Devlet Denetleme Ofisi’nin (DDO) Eğitim Geliştirme Bürosu’nda yaptığı denetimlerde, büronun yönetimi ve işleyişinde ciddi usulsüzlükler tespit edildi. Denetim raporu, bürokratik kaosun, yasa dışı faaliyetlerin, bütçe suistimalinin ve siyasi kayırmacılığın yaygın olduğunu ortaya koydu.
DDO raporuna göre, Zeqirija Hasipi’nin Eğitim Bakanlığı tarafından atanmasının ardından 5 yıldan uzun süreyle müdürlük görevini sürdürdüğü belirlendi.

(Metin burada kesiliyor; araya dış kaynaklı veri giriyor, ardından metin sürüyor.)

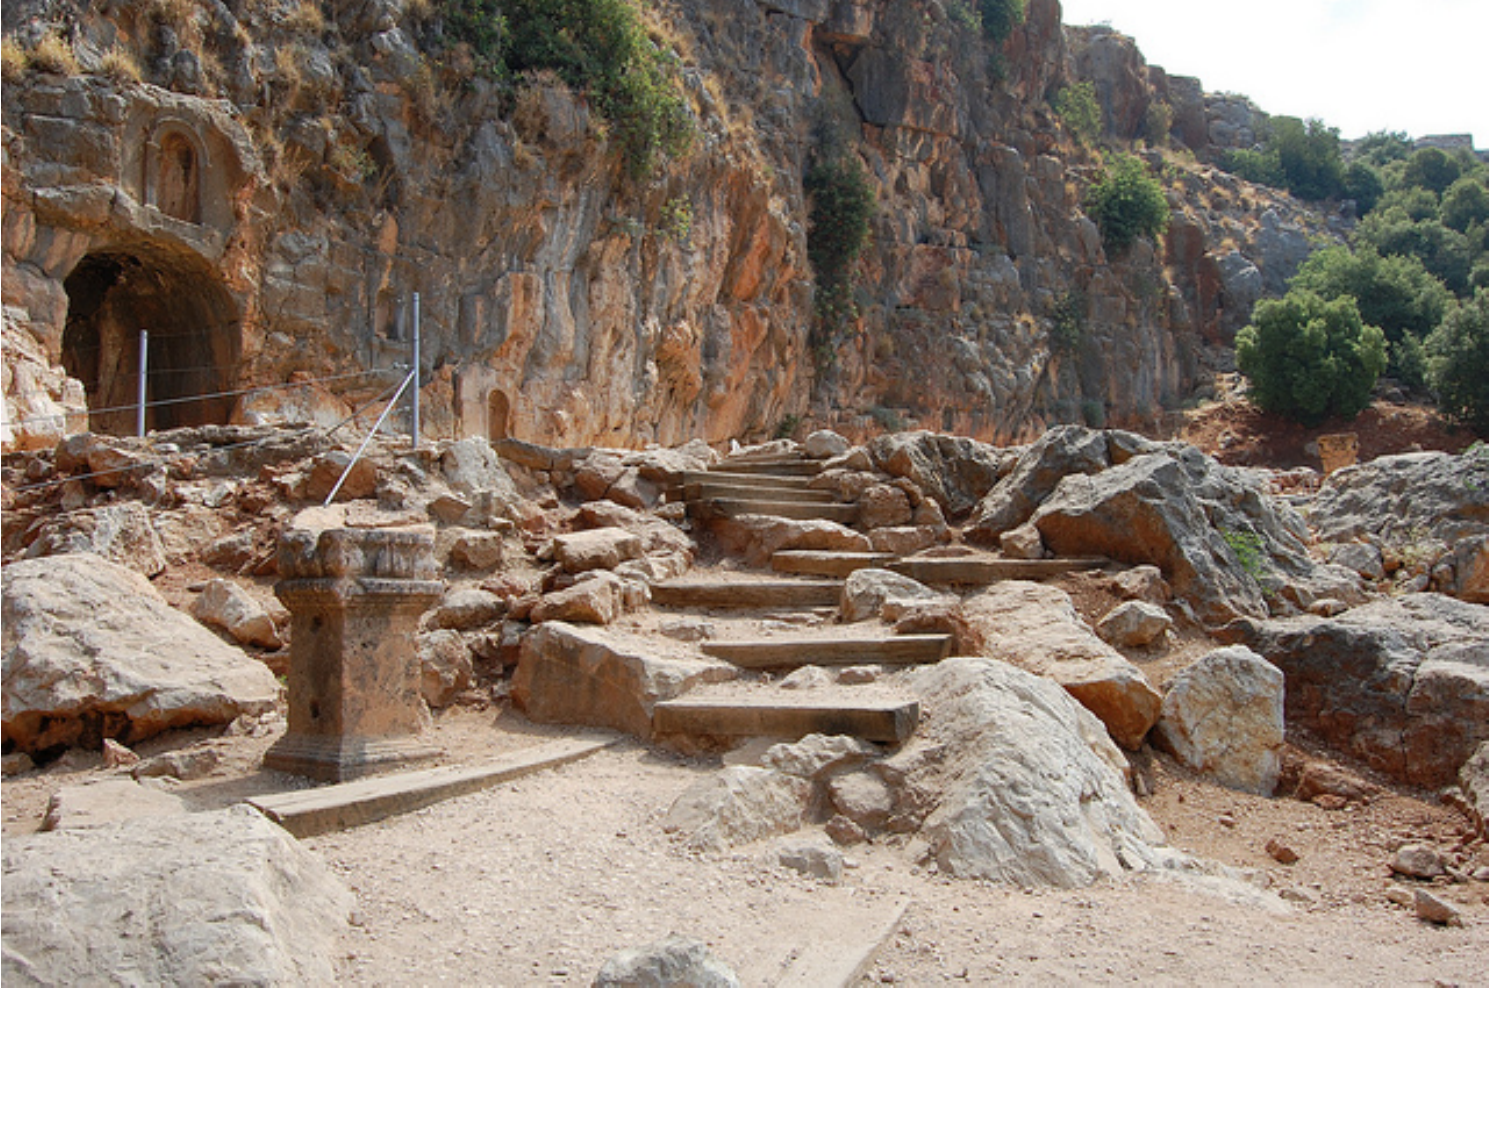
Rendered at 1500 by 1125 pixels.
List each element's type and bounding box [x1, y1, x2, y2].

list [1, 0, 1489, 988]
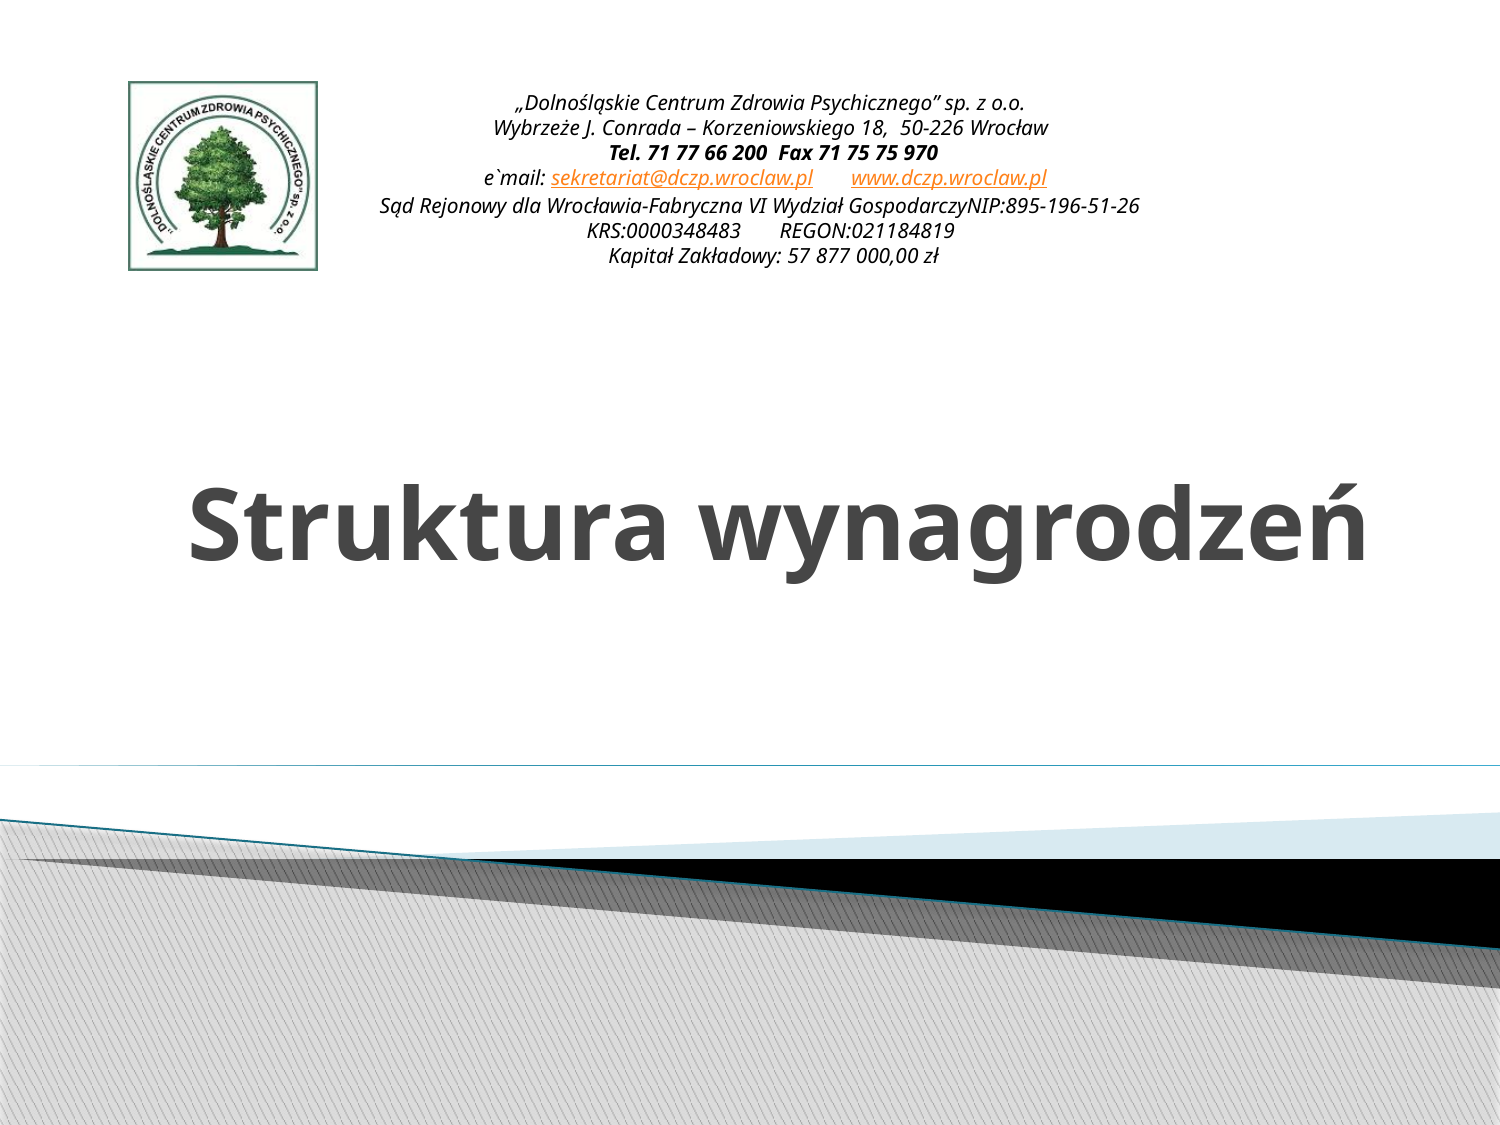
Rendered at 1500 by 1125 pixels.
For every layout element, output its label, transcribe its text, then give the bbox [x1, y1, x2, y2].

picture [128, 81, 319, 272]
text_box „Dolnośląskie Centrum Zdrowia Psychicznego” sp. z o.o. Wybrzeże J. Conrada – Korzeniowskiego 18, 50-226 Wrocław Tel. 71 77 66 200 Fax 71 75 75 970 e`mail: sekretariat@dczp.wroclaw.pl www.dczp.wroclaw.pl Sąd Rejonowy dla Wrocławia-Fabryczna VI Wydział GospodarczyNIP:895-196-51-26 KRS:0000348483 REGON:021184819 Kapitał Zakładowy: 57 877 000,00 zł [363, 81, 1184, 275]
picture [5, 859, 1500, 989]
title Struktura wynagrodzeń [112, 287, 1388, 588]
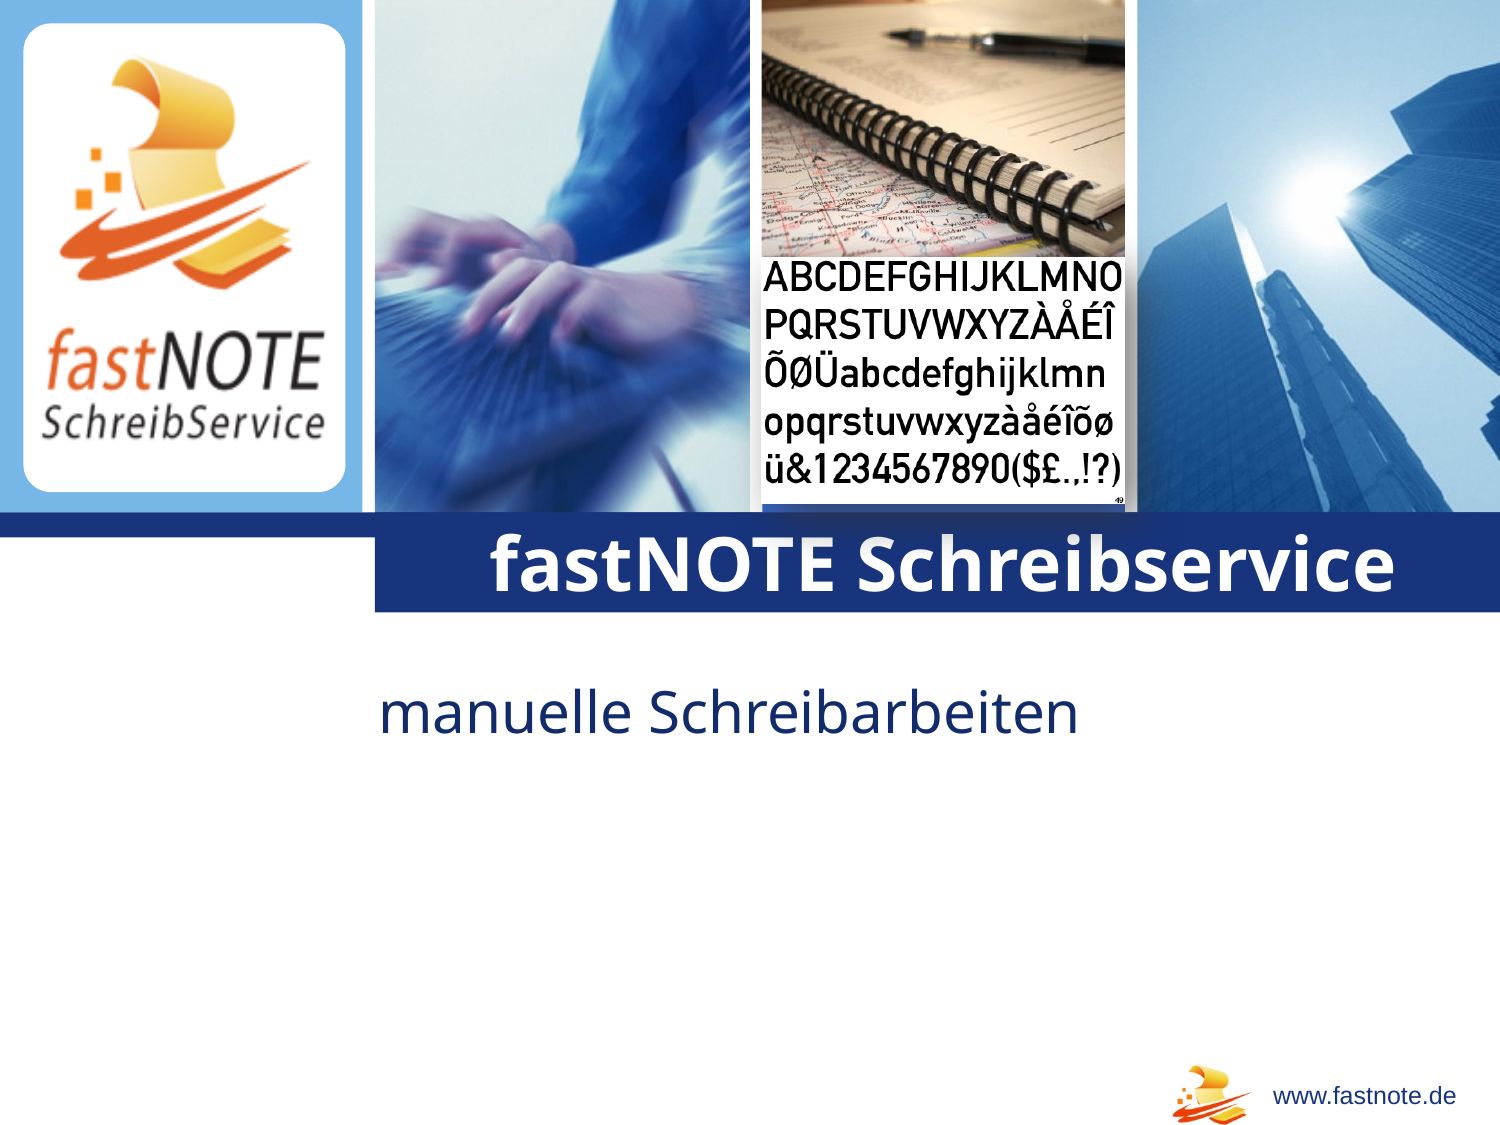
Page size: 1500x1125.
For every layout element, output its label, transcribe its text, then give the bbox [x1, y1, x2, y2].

picture [23, 23, 346, 493]
picture [1137, 0, 1500, 512]
subtitle manuelle Schreibarbeiten [363, 667, 1466, 731]
footer www.fastnote.de [1255, 1072, 1500, 1125]
picture [1171, 1063, 1252, 1125]
text_box fastNOTE Schreibservice [386, 515, 1500, 608]
picture [761, 0, 1126, 505]
picture [374, 0, 750, 512]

Hasipi’nin bu göreve yarışma yapılmadan, şeffaflıktan uzak bir şekilde atandığı vurgulandı.
Raporda, 2023 yılı itibarıyla büronun yasalara aykırı olarak düzenli yetkisi olmayan iki kişi tarafından yönetildiği belirtildi. Dış ortaklara yapılan ödemelerde net kriterlerin belirlenmediği ve öğretmen eğitimleri için kaynak bulunmazken, parti yandaşlarına istihdam sağlamak için sürekli olarak kaynak ayrıldığı tespit edildi.
Önceki denetim raporunda yer alan yedi tavsiyeden yalnızca ikisinin uygulandığı, geri kalanların ise öğrenciler ve onların geleceği gibi unutulduğu ifade edildi. DUI kadrolarının sadece parti tarafından atanan yetkililer olmakla kalmayıp, aynı zamanda suç örgütüne dönüşmüş bir devletin sembolü haline geldiği vurgulandı. Eğitim sisteminin parti merkezine dönüştürüldüğü, müfredatların değil oyların sayıldığı, çocuklara değil yandaşlara yatırım yapıldığı belirtildi.
DUI’nin politikalarının, Arnavutları suçlarına kalkan olarak kullanmak olduğu iddia edildi. Gruevski’nin “1000 kitap” projesinden yapılan utanç verici Arnavutça çevirileri ve Veles’te anadilinde eğitimden mahrum bırakılan çocuklar hatırlatıldı.
DUI’nin şu anda muhalefette olduğu ve gün geçtikçe suçlarının kamuoyuna yansıdığı bir dönemde, sorumluluk almak yerine siyasi kriz çıkarma girişimlerinde bulunduğu belirtildi. Yerel seçimleri boykot etme tehdidiyle erken parlamento seçimleri talep ederek, Arnavut haklarının tehdit altında olduğu yönündeki asılsız iddialarla kendi dar parti çıkarlarını korumaya çalıştıkları ifade edildi.
DUI’nin, İçişleri Bakanlığı’nın muhalefetin kontrolünde olduğu bir Pržino Hükümeti aracılığıyla eski yetkililerinin yolsuzluk kanıtlarını yok etmeyi umduğu belirtildi.